One of the major goals, for example, would be to have Eritrea move these prisoners from an undisclosed location to a known facility where they could be visited by counsel and their families. Again, we are hopeful that there exist many small steps toward progress.
Eritrean campaigners continue to work towards the objective of forcing the government to (1) charge the prisoners with a crime and arrange for their trial or set them free; and (2) offer proof that the prisoners are not only alive, but being cared for according to Geneva/Hague convention standards (if deemed 'prisoners of war') and/or according to the laws of Eritrea.
As for international attention and media coverage, it is worth noting that the media is primarily interested in current events that involve current conflict. Any AU ruling would not interest the media unless accompanied by a renewed dispute that offers some prospect of success.
Additionally, the media takes stock of the relative standing of a nation before covering a story. If the prisoners in Eritrea were current political prisoners in North Korea, there would be little difficulty gaining the interest of the media. Eritrea, by contrast, is considered a stable government on an often unstable continent. It has strategic value because of its access to the Red Sea, and its ‘dummy’ national assembly is comprised of women and men alike. For all of the efforts to bring attention to the plight of Africa, Eritrea has not been the subject of discussion, and the major world powers, whether nations like the US or institutions such as the EU, would resist any pressure on the Eritrean government.
One can sense that Eritreans possess the instinct to fight back. Families of the victims do not want to roll over and allow gross injustice to prevail. But on the other hand, for all of the effort, time and money, it seems that we cannot justify this endeavour if it does not culminate with families reuniting with their loved ones. At least we should try to fight back through the international law courts/with the weapon of jurisprudence. .
Eritreans should think about who is best situated to help.
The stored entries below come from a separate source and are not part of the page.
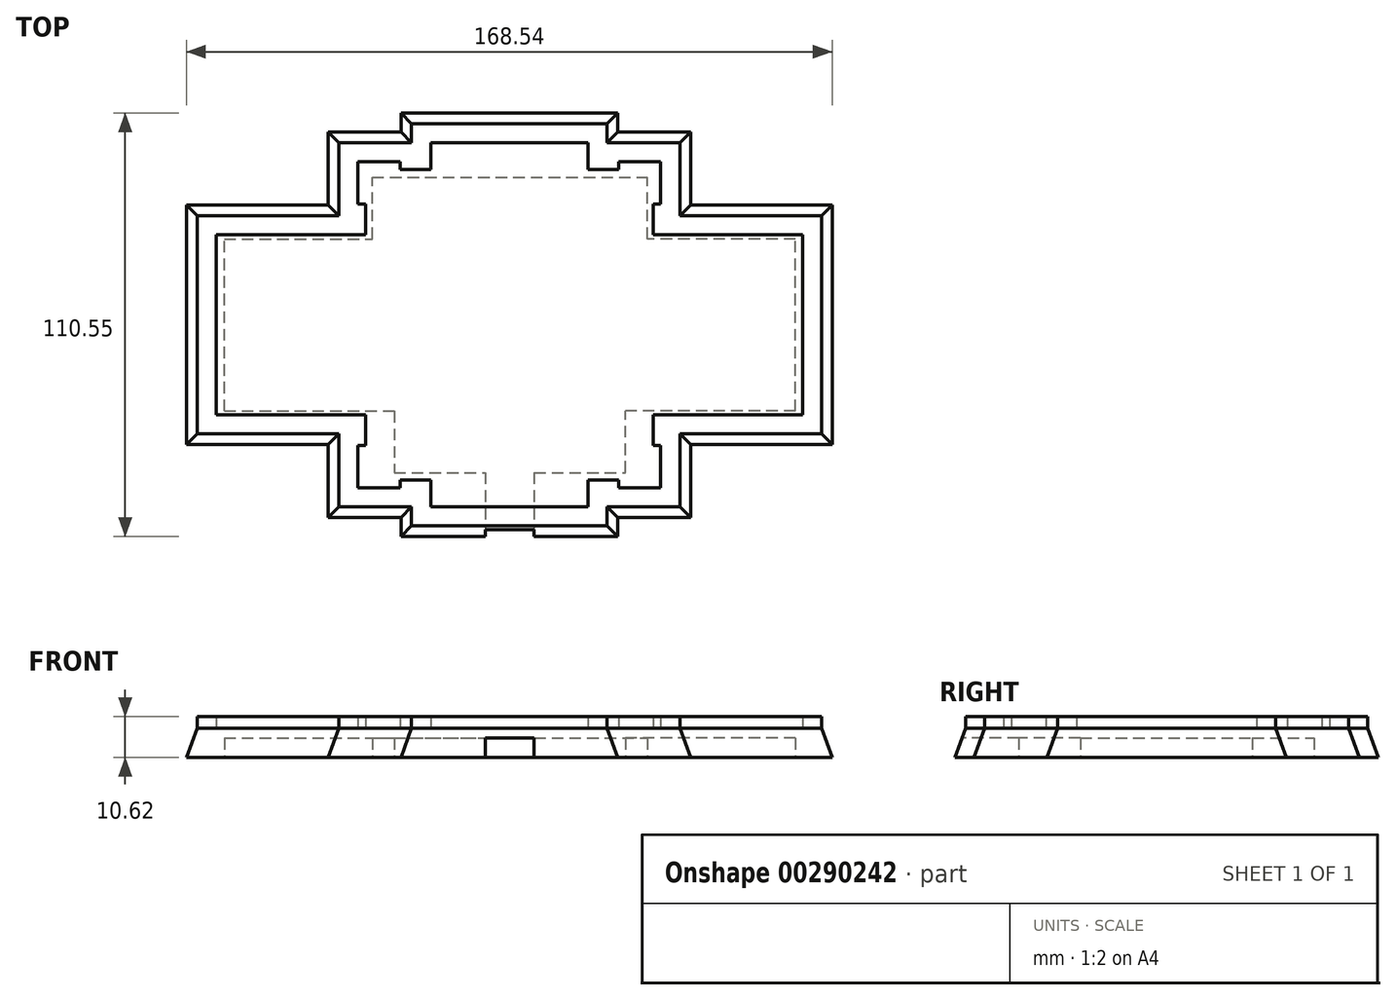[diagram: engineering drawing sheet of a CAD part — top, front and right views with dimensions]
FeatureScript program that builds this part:
annotation { "Feature Type Name" : "Feature", "Feature Type Description" : "" }
export const myFeature = defineFeature(function(context is Context, id is Id, definition is map)
    precondition{}
    {
        {
            var Q0;
            Q0=qCreatedBy(makeId("Top.planeOp"),FACE);
            var sketch = newSketch(context, id + "F0", { "sketchPlane" : qUnion([Q0])});
            skLineSegment(sketch, "E0", {"start": v(-69.2, 31.72) * mm, "end": v(-30.2, 31.72) * mm});
            skLineSegment(sketch, "E1", {"start": v(-30.2, 31.72) * mm, "end": v(-30.2, 39.72) * mm});
            skLineSegment(sketch, "E2", {"start": v(-30.2, 39.72) * mm, "end": v(-32.2, 39.72) * mm});
            skLineSegment(sketch, "E3", {"start": v(-32.2, 39.72) * mm, "end": v(-32.2, 50.72) * mm});
            skLineSegment(sketch, "E4", {"start": v(-32.2, 50.72) * mm, "end": v(-21.2, 50.72) * mm});
            skLineSegment(sketch, "E5", {"start": v(-21.2, 50.72) * mm, "end": v(-21.2, 48.72) * mm});
            skLineSegment(sketch, "E6", {"start": v(-21.2, 48.72) * mm, "end": v(-13.2, 48.72) * mm});
            skLineSegment(sketch, "E7", {"start": v(-13.2, 48.72) * mm, "end": v(-13.2, 55.72) * mm});
            skLineSegment(sketch, "E8", {"start": v(-13.2, 55.72) * mm, "end": v(7.3, 55.72) * mm});
            skLineSegment(sketch, "E9", {"start": v(-69.2, 31.72) * mm, "end": v(-69.2, 8.22) * mm});
            skLineSegment(sketch, "E10.MirrorCS", {"start": v(27.8, 55.72) * mm, "end": v(7.3, 55.72) * mm});
            skLineSegment(sketch, "E11.MirrorCS", {"start": v(27.8, 48.72) * mm, "end": v(27.8, 55.72) * mm});
            skLineSegment(sketch, "E12.MirrorCS", {"start": v(35.8, 48.72) * mm, "end": v(27.8, 48.72) * mm});
            skLineSegment(sketch, "E13.MirrorCS", {"start": v(35.8, 50.72) * mm, "end": v(35.8, 48.72) * mm});
            skLineSegment(sketch, "E14.MirrorCS", {"start": v(46.8, 50.72) * mm, "end": v(35.8, 50.72) * mm});
            skLineSegment(sketch, "E15.MirrorCS", {"start": v(46.8, 39.72) * mm, "end": v(46.8, 50.72) * mm});
            skLineSegment(sketch, "E16.MirrorCS", {"start": v(44.8, 39.72) * mm, "end": v(46.8, 39.72) * mm});
            skLineSegment(sketch, "E17.MirrorCS", {"start": v(44.8, 31.72) * mm, "end": v(44.8, 39.72) * mm});
            skLineSegment(sketch, "E18.MirrorCS", {"start": v(83.8, 31.72) * mm, "end": v(44.8, 31.72) * mm});
            skLineSegment(sketch, "E19.MirrorCS", {"start": v(83.8, 31.72) * mm, "end": v(83.8, 8.22) * mm});
            skLineSegment(sketch, "E20.MirrorCS", {"start": v(83.8, -15.28) * mm, "end": v(83.8, 8.22) * mm});
            skLineSegment(sketch, "E21.MirrorCS", {"start": v(83.8, -15.28) * mm, "end": v(44.8, -15.28) * mm});
            skLineSegment(sketch, "E22.MirrorCS", {"start": v(44.8, -15.28) * mm, "end": v(44.8, -23.28) * mm});
            skLineSegment(sketch, "E23.MirrorCS", {"start": v(44.8, -23.28) * mm, "end": v(46.8, -23.28) * mm});
            skLineSegment(sketch, "E24.MirrorCS", {"start": v(46.8, -23.28) * mm, "end": v(46.8, -34.28) * mm});
            skLineSegment(sketch, "E25.MirrorCS", {"start": v(46.8, -34.28) * mm, "end": v(35.8, -34.28) * mm});
            skLineSegment(sketch, "E26.MirrorCS", {"start": v(35.8, -34.28) * mm, "end": v(35.8, -32.28) * mm});
            skLineSegment(sketch, "E27.MirrorCS", {"start": v(35.8, -32.28) * mm, "end": v(27.8, -32.28) * mm});
            skLineSegment(sketch, "E28.MirrorCS", {"start": v(27.8, -32.28) * mm, "end": v(27.8, -39.28) * mm});
            skLineSegment(sketch, "E29.MirrorCS", {"start": v(27.8, -39.28) * mm, "end": v(7.3, -39.28) * mm});
            skLineSegment(sketch, "E30.MirrorCS", {"start": v(-13.2, -39.28) * mm, "end": v(7.3, -39.28) * mm});
            skLineSegment(sketch, "E31.MirrorCS", {"start": v(-13.2, -32.28) * mm, "end": v(-13.2, -39.28) * mm});
            skLineSegment(sketch, "E32.MirrorCS", {"start": v(-21.2, -32.28) * mm, "end": v(-13.2, -32.28) * mm});
            skLineSegment(sketch, "E33.MirrorCS", {"start": v(-21.2, -34.28) * mm, "end": v(-21.2, -32.28) * mm});
            skLineSegment(sketch, "E34.MirrorCS", {"start": v(-32.2, -34.28) * mm, "end": v(-21.2, -34.28) * mm});
            skLineSegment(sketch, "E35.MirrorCS", {"start": v(-32.2, -23.28) * mm, "end": v(-32.2, -34.28) * mm});
            skLineSegment(sketch, "E36.MirrorCS", {"start": v(-30.2, -23.28) * mm, "end": v(-32.2, -23.28) * mm});
            skLineSegment(sketch, "E37.MirrorCS", {"start": v(-30.2, -15.28) * mm, "end": v(-30.2, -23.28) * mm});
            skLineSegment(sketch, "E38.MirrorCS", {"start": v(-69.2, -15.28) * mm, "end": v(-30.2, -15.28) * mm});
            skLineSegment(sketch, "E39.MirrorCS", {"start": v(-69.2, -15.28) * mm, "end": v(-69.2, 8.22) * mm});
            skLineSegment(sketch, "E40.0", {"start": v(32.8, 55.72) * mm, "end": v(32.8, 60.72) * mm});
            skLineSegment(sketch, "E40.1", {"start": v(-37.2, -39.28) * mm, "end": v(-18.2, -39.28) * mm});
            skLineSegment(sketch, "E40.2", {"start": v(-37.2, -20.28) * mm, "end": v(-37.2, -39.28) * mm});
            skLineSegment(sketch, "E40.3", {"start": v(-74.2, -20.28) * mm, "end": v(-37.2, -20.28) * mm});
            skLineSegment(sketch, "E40.4", {"start": v(-74.2, -20.28) * mm, "end": v(-74.2, 8.22) * mm});
            skLineSegment(sketch, "E40.5", {"start": v(-74.2, 36.72) * mm, "end": v(-74.2, 8.22) * mm});
            skLineSegment(sketch, "E40.6", {"start": v(-74.2, 36.72) * mm, "end": v(-37.2, 36.72) * mm});
            skLineSegment(sketch, "E40.7", {"start": v(-18.2, 60.72) * mm, "end": v(7.3, 60.72) * mm});
            skLineSegment(sketch, "E40.8", {"start": v(-18.2, 55.72) * mm, "end": v(-18.2, 60.72) * mm});
            skLineSegment(sketch, "E40.9", {"start": v(-37.2, 55.72) * mm, "end": v(-18.2, 55.72) * mm});
            skLineSegment(sketch, "E40.10", {"start": v(-37.2, 36.72) * mm, "end": v(-37.2, 55.72) * mm});
            skLineSegment(sketch, "E40.11", {"start": v(-18.2, -39.28) * mm, "end": v(-18.2, -44.28) * mm});
            skLineSegment(sketch, "E40.12", {"start": v(32.8, 60.72) * mm, "end": v(7.3, 60.72) * mm});
            skLineSegment(sketch, "E40.13", {"start": v(-18.2, -44.28) * mm, "end": v(7.3, -44.28) * mm});
            skLineSegment(sketch, "E40.14", {"start": v(32.8, -44.28) * mm, "end": v(7.3, -44.28) * mm});
            skLineSegment(sketch, "E40.15", {"start": v(32.8, -39.28) * mm, "end": v(32.8, -44.28) * mm});
            skLineSegment(sketch, "E40.16", {"start": v(51.8, -39.28) * mm, "end": v(32.8, -39.28) * mm});
            skLineSegment(sketch, "E40.17", {"start": v(51.8, -20.28) * mm, "end": v(51.8, -39.28) * mm});
            skLineSegment(sketch, "E40.18", {"start": v(88.8, -20.28) * mm, "end": v(51.8, -20.28) * mm});
            skLineSegment(sketch, "E40.19", {"start": v(88.8, -20.28) * mm, "end": v(88.8, 8.22) * mm});
            skLineSegment(sketch, "E40.20", {"start": v(88.8, 36.72) * mm, "end": v(88.8, 8.22) * mm});
            skLineSegment(sketch, "E40.21", {"start": v(88.8, 36.72) * mm, "end": v(51.8, 36.72) * mm});
            skLineSegment(sketch, "E40.22", {"start": v(51.8, 36.72) * mm, "end": v(51.8, 55.72) * mm});
            skLineSegment(sketch, "E40.23", {"start": v(51.8, 55.72) * mm, "end": v(32.8, 55.72) * mm});
            skSolve(sketch);
        }
        {
            var Q0;
            Q0=makeQuery(id+"F0.imprint","IMPRINT",FACE,{"disambiguationData":[TD([[makeQuery(id+"F0.imprint","IMPRINT",EDGE,{"derivedFrom":sQuery(id+"F0.wireOp",EDGE,"E0")}),1.0]])]});
            extrude(context, id + "F1", {"entities" : qUnion([Q0]), "depth" : 3 * mm});
        }
        {
            var Q0;
            Q0=makeQuery(id+"F0.imprint","IMPRINT",FACE,{"disambiguationData":[TD([[makeQuery(id+"F0.imprint","IMPRINT",EDGE,{"derivedFrom":sQuery(id+"F0.wireOp",EDGE,"E0")}),-1.0]])]});
            var Q1;
            Q1=makeQuery(id+"F0.imprint","IMPRINT",FACE,{"disambiguationData":[TD([[makeQuery(id+"F0.imprint","IMPRINT",EDGE,{"derivedFrom":sQuery(id+"F0.wireOp",EDGE,"E0")}),1.0]])]});
            extrude(context, id + "F2", {"entities" : qUnion([Q0, Q1]), "operationType" : NewBodyOperationType.ADD, "oppositeDirection" : true, "depth" : 7.62 * mm, "hasDraft" : true, "draftAngle" : 20 * degree});
        }
        {
            var Q0;
            Q0=makeQuery(id+"F2.opExtrude","CAP_FACE",FACE,{"disambiguationData":[OSD([sQuery(id+"F0.wireOp",EDGE,"E40.0"),sQuery(id+"F0.wireOp",EDGE,"E40.1"),sQuery(id+"F0.wireOp",EDGE,"E40.2"),sQuery(id+"F0.wireOp",EDGE,"E40.3"),sQuery(id+"F0.wireOp",EDGE,"E40.4"),sQuery(id+"F0.wireOp",EDGE,"E40.5"),sQuery(id+"F0.wireOp",EDGE,"E40.6"),sQuery(id+"F0.wireOp",EDGE,"E40.7"),sQuery(id+"F0.wireOp",EDGE,"E40.8"),sQuery(id+"F0.wireOp",EDGE,"E40.9"),sQuery(id+"F0.wireOp",EDGE,"E40.10"),sQuery(id+"F0.wireOp",EDGE,"E40.11"),sQuery(id+"F0.wireOp",EDGE,"E40.12"),sQuery(id+"F0.wireOp",EDGE,"E40.13"),sQuery(id+"F0.wireOp",EDGE,"E40.14"),sQuery(id+"F0.wireOp",EDGE,"E40.15"),sQuery(id+"F0.wireOp",EDGE,"E40.16"),sQuery(id+"F0.wireOp",EDGE,"E40.17"),sQuery(id+"F0.wireOp",EDGE,"E40.18"),sQuery(id+"F0.wireOp",EDGE,"E40.19"),sQuery(id+"F0.wireOp",EDGE,"E40.20"),sQuery(id+"F0.wireOp",EDGE,"E40.21"),sQuery(id+"F0.wireOp",EDGE,"E40.22"),sQuery(id+"F0.wireOp",EDGE,"E40.23")])],"isStart":false});
            var sketch = newSketch(context, id + "F3", { "sketchPlane" : qUnion([Q0])});
            skLineSegment(sketch, "E41", {"start": v(-67.1, 14.3) * mm, "end": v(-67.1, -30.62) * mm});
            skLineSegment(sketch, "E42", {"start": v(-67.1, -30.62) * mm, "end": v(-28.47, -30.62) * mm});
            skLineSegment(sketch, "E43", {"start": v(-28.47, -30.62) * mm, "end": v(-28.47, -46.67) * mm});
            skLineSegment(sketch, "E44", {"start": v(-67.1, 14.3) * mm, "end": v(-28.47, 14.3) * mm});
            skLineSegment(sketch, "E45.MirrorCS", {"start": v(-22.76, 14.3) * mm, "end": v(-22.76, 30.35) * mm});
            skLineSegment(sketch, "E46", {"start": v(-22.76, 30.35) * mm, "end": v(1.09, 30.35) * mm});
            skLineSegment(sketch, "E47", {"start": v(37.64, 30.35) * mm, "end": v(37.64, 14.3) * mm});
            skLineSegment(sketch, "E48.MirrorCS", {"start": v(81.97, 14.3) * mm, "end": v(43.35, 14.3) * mm});
            skLineSegment(sketch, "E49.MirrorCS", {"start": v(81.97, 14.3) * mm, "end": v(81.97, -30.62) * mm});
            skLineSegment(sketch, "E50.MirrorCS", {"start": v(81.97, -30.62) * mm, "end": v(43.35, -30.62) * mm});
            skLineSegment(sketch, "E51.MirrorCS", {"start": v(43.35, -30.62) * mm, "end": v(43.35, -46.67) * mm});
            skLineSegment(sketch, "E52", {"start": v(-28.47, -46.67) * mm, "end": v(43.35, -46.67) * mm});
            skPoint(sketch, "E53.start.orphan", {"position": v(7.44, 30.35) * mm});
            skPoint(sketch, "E54.start.orphan", {"position": v(-67.1, -8.16) * mm});
            skLineSegment(sketch, "E55", {"start": v(1.09, 30.35) * mm, "end": v(1.09, 47.06) * mm});
            skLineSegment(sketch, "E56", {"start": v(13.79, 30.35) * mm, "end": v(13.79, 47.06) * mm});
            skLineSegment(sketch, "E57", {"start": v(-28.47, 14.3) * mm, "end": v(-22.76, 14.3) * mm});
            skLineSegment(sketch, "E58", {"start": v(43.35, 14.3) * mm, "end": v(37.64, 14.3) * mm});
            skLineSegment(sketch, "E59.trimOffspring", {"start": v(13.79, 30.35) * mm, "end": v(37.64, 30.35) * mm});
            skLineSegment(sketch, "E60", {"start": v(1.09, 47.06) * mm, "end": v(13.79, 47.06) * mm});
            skSolve(sketch);
        }
        {
            var Q0;
            Q0 = qSketchRegion(id + "F3", true);
            extrude(context, id + "F4", {"entities" : qUnion([Q0]), "operationType" : NewBodyOperationType.REMOVE, "oppositeDirection" : true, "depth" : 5.08 * mm});
        }
    });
What are the other prisoner's families willing to do? What is a reasonable goal? At times, it seems to us that any goal which stops short of determining that the prisoners are alive and able to receive visitors is too modest. If families and diplomats are allowed access to the prisoners, then we believe there will be movement towards a resolution.
We know getting media attention alone is not the answer. It certainly helps. But timing is everything. It would be wise to use the media even before campaigners are in a position to gain concessions from the government.